• [Document section]:

I am so entirely jealous! What wonderful meat and produce to choose from!
These places aren’t to far from me so I think I will be making a trek out there very soon. I’ve always wanted to pick apples and you can’t beat fresh produce…
My favorite thing to buy will always be fresh fruit – just yesterday I spent a ridiculous amount on my first ever fresh mangosteens, as well as some star fruit and a very ripe dragon fruit.
And let me just say that I’m incredibly jealous of the price of passion fruits there. That’s less than a fourth of the price of one here!!
What a lovely market! I actually think that butchery is my hubby’s heaven…he could probably happily spend days in there without coming up for air, lol! My favorite food items to buy are weird (or unique
) specialty items.
Dean and Sam… just like off Supernatural!
My favorite fruit to pick is strawberries. But I have a bad back so I let others do the picking for me.
Looks like you all had a lovely day. I am amazed by all of that wonderful fresh food! The girls are adorable and look like they had a good time.
I love to buy flowers, silverbeet, celery – anything at a produce market that spills out over the top of your basket and makes you feel as if the world is stocked with an abundance of wonderful fresh things to enjoy!
hi NQN you were in my neck of the woods.
Did you know the butcher brothers are identical twins !
I will have to check these out more throughly I only knew of a few.
I couldn’t decide my favourite but it would be FOOD related.
Ps I love the avenue of trees photo. All your photos are gorgeous.
Loved your farm gate experience .
Does any one know if there is an equivalent in Melbourne?
Lorraine – one of the best posts you’ve ever done! I can’t wait to get up there and start picking and stocking my freezer & pantry with all those delicious goodies. YUM & FUN!
Seeing this makes me wish I lived somewhere cold. In Cairns, your bread goes mouldy in two days if you leave it on the bench!!
I look forward to reading your blog everyday Lorraine, I’ve lost my cooking spark up here in the heat, but your pictures help me to dream of what I’ll cook when I can convince the boyfriend to move to Tasmania
um, you mention the Hummingbird Bakery in you post? Is there a branch in Sydney? Is it related to the one in London?
wow look at all that hydroponic lettuce
Oh! What a wonderful post!
Brings some lovely memories.
I stayed in Bilpin for a few days after the long easter weekend. The drive there is amazing!

• [Provided material]:
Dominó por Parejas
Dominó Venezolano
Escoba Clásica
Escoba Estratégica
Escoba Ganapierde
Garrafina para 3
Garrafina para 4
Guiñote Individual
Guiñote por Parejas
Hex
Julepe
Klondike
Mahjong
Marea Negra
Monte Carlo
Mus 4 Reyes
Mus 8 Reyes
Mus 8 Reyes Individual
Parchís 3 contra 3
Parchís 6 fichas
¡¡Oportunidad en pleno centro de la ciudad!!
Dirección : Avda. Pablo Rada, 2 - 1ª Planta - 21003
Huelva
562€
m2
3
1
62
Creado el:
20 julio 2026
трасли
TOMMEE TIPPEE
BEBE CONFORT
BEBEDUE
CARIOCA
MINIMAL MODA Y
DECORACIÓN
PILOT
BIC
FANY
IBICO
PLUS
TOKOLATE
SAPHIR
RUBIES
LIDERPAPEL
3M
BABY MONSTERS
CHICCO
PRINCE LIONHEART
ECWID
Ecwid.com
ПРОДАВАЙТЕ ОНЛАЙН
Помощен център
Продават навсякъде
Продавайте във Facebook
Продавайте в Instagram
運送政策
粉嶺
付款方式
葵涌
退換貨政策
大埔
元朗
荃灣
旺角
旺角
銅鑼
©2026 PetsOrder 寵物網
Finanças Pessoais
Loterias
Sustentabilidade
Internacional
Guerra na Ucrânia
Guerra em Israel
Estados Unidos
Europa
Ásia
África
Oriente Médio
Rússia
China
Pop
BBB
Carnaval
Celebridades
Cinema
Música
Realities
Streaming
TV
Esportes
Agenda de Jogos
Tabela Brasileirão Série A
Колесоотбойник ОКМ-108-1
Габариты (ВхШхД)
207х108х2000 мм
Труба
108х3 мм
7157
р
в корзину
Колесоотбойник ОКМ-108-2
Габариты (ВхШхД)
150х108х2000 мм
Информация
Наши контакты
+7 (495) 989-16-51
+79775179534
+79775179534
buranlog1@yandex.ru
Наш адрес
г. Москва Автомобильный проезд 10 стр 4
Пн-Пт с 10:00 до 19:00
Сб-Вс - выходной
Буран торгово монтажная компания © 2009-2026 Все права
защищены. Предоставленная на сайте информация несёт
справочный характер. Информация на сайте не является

• [Problems to work on]:
a - According to the comments on the produce market post, where did one commenter stay for a few days after the long Easter weekend?
b - Continue the comments on the produce market post from where they stop.

• [Answers provided]:
a - Bilpin

b -
I loved the apple pie from the Fruit Bowl.
Must go back soon. Really missing Bilpin.
I’m normally all about the food, but those apple coats are the best. I wonder if they come in big girl sizes.
That looks like fun, and I can’t believe a whole tray of eggs is $4. We’d really save some money here. Do you think they were free range?
I might have to follow you guys out there if you ever do it again. x
Lovely farms and markets! And, the girls’ apple picking jackets are adorable. My favorite shopping is at farmers’ markets and just being surprised by what’s available each time.
Lorraine, as usual you posted a wonderful and accurate account of the day – I love the trip there each month – we look forward to it, and it’s a pleasure and a privilege using quality produce where you know where it comes from!
AND all the guys at M&A, Riverview and Cedric from Bilpin Springs are LOVELY people who extend that old fashioned customer service – with a warm smile.
The raincoats are from gymboree – they aren’t available anymore in the online store (deliver worldwide) but you could find them on ebay if you search for ‘gymboree prep school raincoat’. We get lots of compliments on them!
‘Telle we will be heading up in a couple of weeks – let me know if you want to tag along and we’ll go convoy!
I’m always willing to convert people to farmgate!
what a fantastic place – wish they had something like that near me!! Well they do, but every time I have tried the farmers markets they havent had gems like that!
That just looks like the most fun and I would enjoy it as a holiday too.
I cant believe you found Okra if you look at my blog I have been searching for fresh Okra and the best I could get was in a tin.
Great report NQN =) I may take my mum and dad on a road trip this upcoming weekend!!! =)
This is my kind of day, and the apple eggplant took my breath away. Never heard of it. I think this may not sound very “foodie” of me, but a day like this beats a five-star restaurant, especially. Those little girls are so lucky they get to do this every month. You know this is so much of what I believe in.
I’ll bet you sure made those little girls’ day a lot of fun too!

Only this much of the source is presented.